Our garlic avocado toast takes less than five minutes. Whip it up at your house. At the shop, we use Bread & Cie’s rosemary olive oil bread sliced to ½” and toast it up on a panini press at 490° but choose a bread you like -- a ⅝ toasted rustic sourdough makes for a fancier avo toast which lets you get in your indulgent brunch bag with a fork and knife. On the other hand ½ inch thick toasted whole wheat bread makes a fit on-the-go avo toast.

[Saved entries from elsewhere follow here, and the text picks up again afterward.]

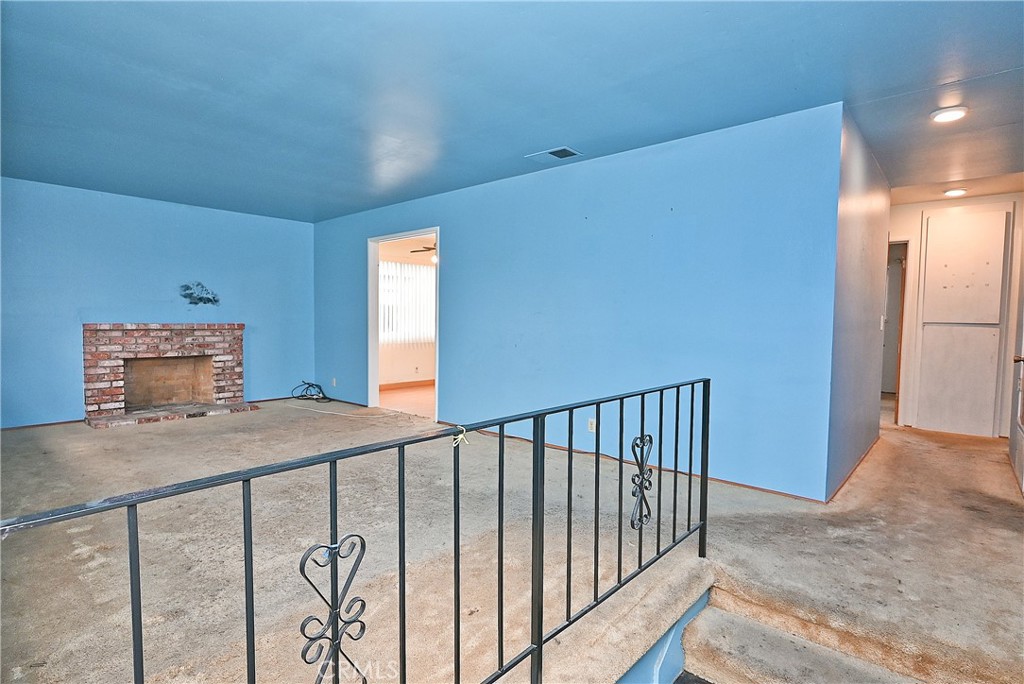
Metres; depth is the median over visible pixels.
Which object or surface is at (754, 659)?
stairs
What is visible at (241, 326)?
brick fireplace
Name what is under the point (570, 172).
blue wall
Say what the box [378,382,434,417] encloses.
far room floor
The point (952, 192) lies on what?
ceiling light
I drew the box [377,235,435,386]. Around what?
far room wall
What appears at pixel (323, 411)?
cable
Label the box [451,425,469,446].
string
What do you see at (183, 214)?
left wall
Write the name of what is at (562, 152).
ceiling vent
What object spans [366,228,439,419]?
doorway
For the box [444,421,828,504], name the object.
baseboard
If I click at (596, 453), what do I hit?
metal railing
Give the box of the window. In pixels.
[379,260,435,345]
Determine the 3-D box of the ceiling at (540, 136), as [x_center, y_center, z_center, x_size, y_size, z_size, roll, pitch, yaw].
[0.121,-1.523,3.764,8.150,0.117,8.114,3,3,42]
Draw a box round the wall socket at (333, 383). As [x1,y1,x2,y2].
[331,377,337,386]
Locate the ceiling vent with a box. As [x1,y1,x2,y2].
[526,145,580,162]
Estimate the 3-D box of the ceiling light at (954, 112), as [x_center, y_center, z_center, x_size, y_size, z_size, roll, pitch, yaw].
[2.702,-1.408,3.166,0.190,0.028,0.189,3,3,42]
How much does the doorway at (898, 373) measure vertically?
2.047 m
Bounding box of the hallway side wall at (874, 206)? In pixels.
[826,105,890,500]
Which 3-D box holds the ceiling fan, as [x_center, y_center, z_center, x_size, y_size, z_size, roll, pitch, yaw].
[-0.979,-1.384,7.706,1.074,0.448,1.051,3,3,42]
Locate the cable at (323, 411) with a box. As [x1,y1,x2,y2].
[286,400,375,418]
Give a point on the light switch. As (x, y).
(882, 324)
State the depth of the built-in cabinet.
5.18 m
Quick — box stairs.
[669,592,925,683]
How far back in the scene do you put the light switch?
4.46 m
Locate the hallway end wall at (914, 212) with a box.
[886,191,1023,436]
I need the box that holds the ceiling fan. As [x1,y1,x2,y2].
[410,244,437,262]
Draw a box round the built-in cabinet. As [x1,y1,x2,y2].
[916,207,1011,437]
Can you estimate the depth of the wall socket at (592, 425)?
4.21 m
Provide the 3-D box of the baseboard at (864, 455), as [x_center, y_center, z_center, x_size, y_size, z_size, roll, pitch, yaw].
[2.734,0.960,4.050,0.020,0.055,2.465,3,3,42]
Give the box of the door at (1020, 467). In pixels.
[1008,255,1023,494]
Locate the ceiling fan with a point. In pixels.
(429, 248)
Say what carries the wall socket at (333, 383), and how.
attached to the blue wall at (570, 172)
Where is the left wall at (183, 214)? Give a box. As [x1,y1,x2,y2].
[0,177,316,428]
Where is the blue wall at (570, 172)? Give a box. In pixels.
[311,101,844,500]
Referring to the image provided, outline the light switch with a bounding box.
[879,315,885,329]
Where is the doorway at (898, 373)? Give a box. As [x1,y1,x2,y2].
[881,237,908,425]
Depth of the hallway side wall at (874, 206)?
3.61 m
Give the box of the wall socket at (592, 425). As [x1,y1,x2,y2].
[587,418,596,432]
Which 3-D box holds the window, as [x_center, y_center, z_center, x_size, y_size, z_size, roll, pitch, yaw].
[-1.774,-0.633,8.776,0.081,1.394,1.587,3,3,42]
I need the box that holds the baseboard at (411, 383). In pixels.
[380,379,434,390]
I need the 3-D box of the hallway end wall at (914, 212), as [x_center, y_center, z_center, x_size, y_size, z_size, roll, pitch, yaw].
[4.555,-0.275,5.416,1.511,2.431,0.131,3,3,42]
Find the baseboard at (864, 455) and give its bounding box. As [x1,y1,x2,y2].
[825,434,880,503]
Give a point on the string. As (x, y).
(461, 435)
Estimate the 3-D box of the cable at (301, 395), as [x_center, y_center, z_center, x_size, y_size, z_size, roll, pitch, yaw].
[-2.746,0.673,7.007,0.520,0.244,0.418,3,3,42]
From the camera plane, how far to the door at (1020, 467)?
3.88 m
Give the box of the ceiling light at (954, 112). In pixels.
[930,105,968,122]
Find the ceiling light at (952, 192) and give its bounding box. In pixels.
[943,187,967,196]
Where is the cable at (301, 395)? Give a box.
[291,380,330,401]
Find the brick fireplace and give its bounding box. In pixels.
[83,323,255,428]
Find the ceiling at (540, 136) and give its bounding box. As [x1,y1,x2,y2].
[1,0,1023,221]
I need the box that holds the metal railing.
[2,381,715,683]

Of course, commercial panini presses are not a home kitchen staple so just toast it in your toaster; prep your extra ingredients while it toasts. Choose a ripe avocado, which will give a little at the press of your fingertips. Take great care halving your avocado the long way. Place the avocado on a cutting board with the stem pointing north and the wider base pointing south toward you. Hold one side carefully and with the top, working towards the base, of a sharpened chef’s knife, slice around the pit, shaped like a large round stone. If your avocado is ripe, the skin will give easily. Move the hand holding the avocado as you move your knife, taking great care to create a seam that divides the avocado symmetrically in half. Once you return to its north pole, you should be able to separate both halves with ease.

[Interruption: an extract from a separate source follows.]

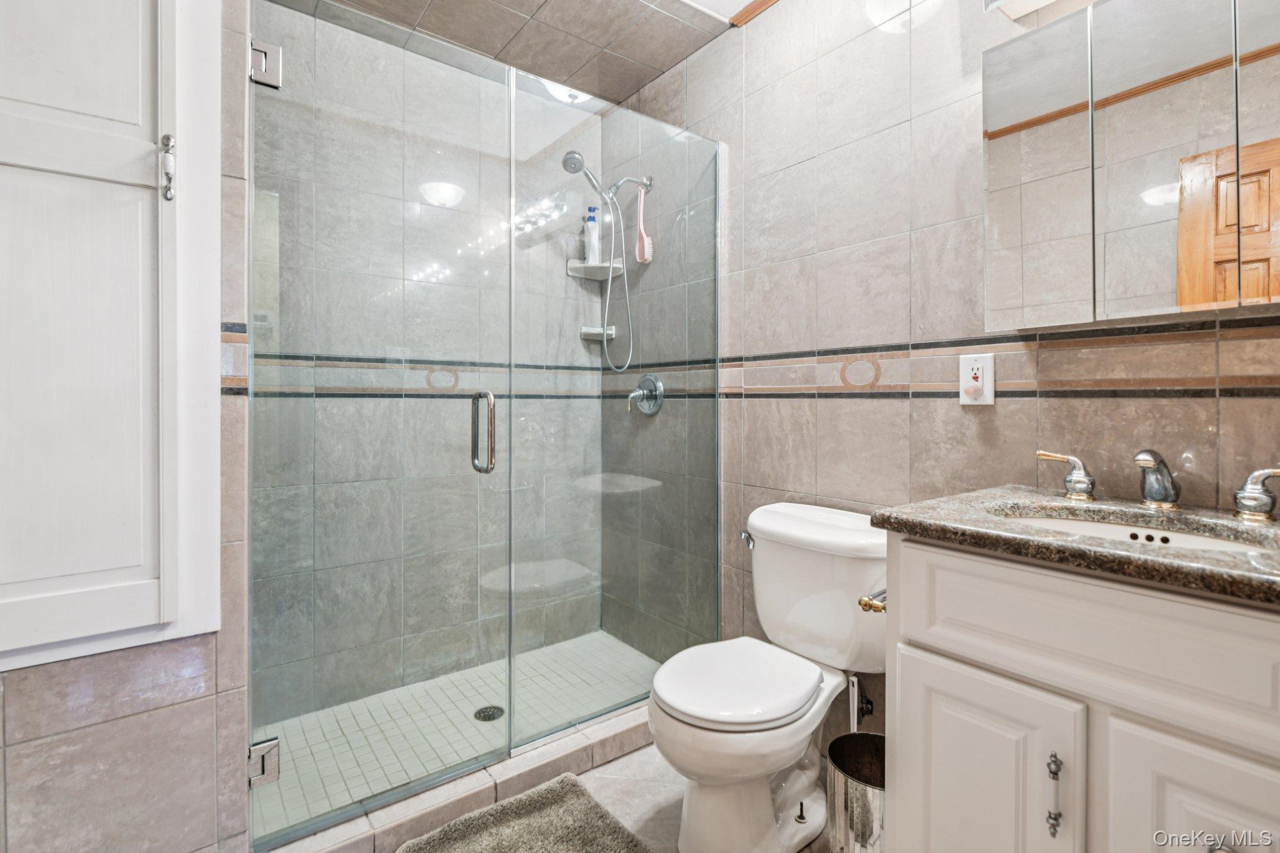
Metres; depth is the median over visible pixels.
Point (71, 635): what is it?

Thinly slice an avocado quarter (or a half, for more buttery avo goodness)  and splay it across your toast similar to a casino dealer splaying out a deck of cards from left to right.. Slice the avocado super thin if your knife skills permit. Sprinkle himalayan pink salt and ground black pepper; then garnish with fresh micro greens (organic micro arugula is a great introduction to the world of microgreens) and sprinkled garlic powder or thinly sliced cloves of fresh garlic. At KUMA Cafe, we actually use cayenne garlic cloves that have been pickled. This isn’t exactly the easiest ingredient to find but many local farmer’s markets now carry these types of items regularly.  Connect with your inner chef, extend that pinkie finger and drizzle your sauce of choice on top. My personal favorite is the signature garlic aioli used here at KUMA Cafe. Add a nice spicy kick by finishing with a drizzle of habanero sauce or sprinkling crushed red chili flakes on top. Dekimashita! A light and easy to digest So-Cal morning starter in the comfort of your own home.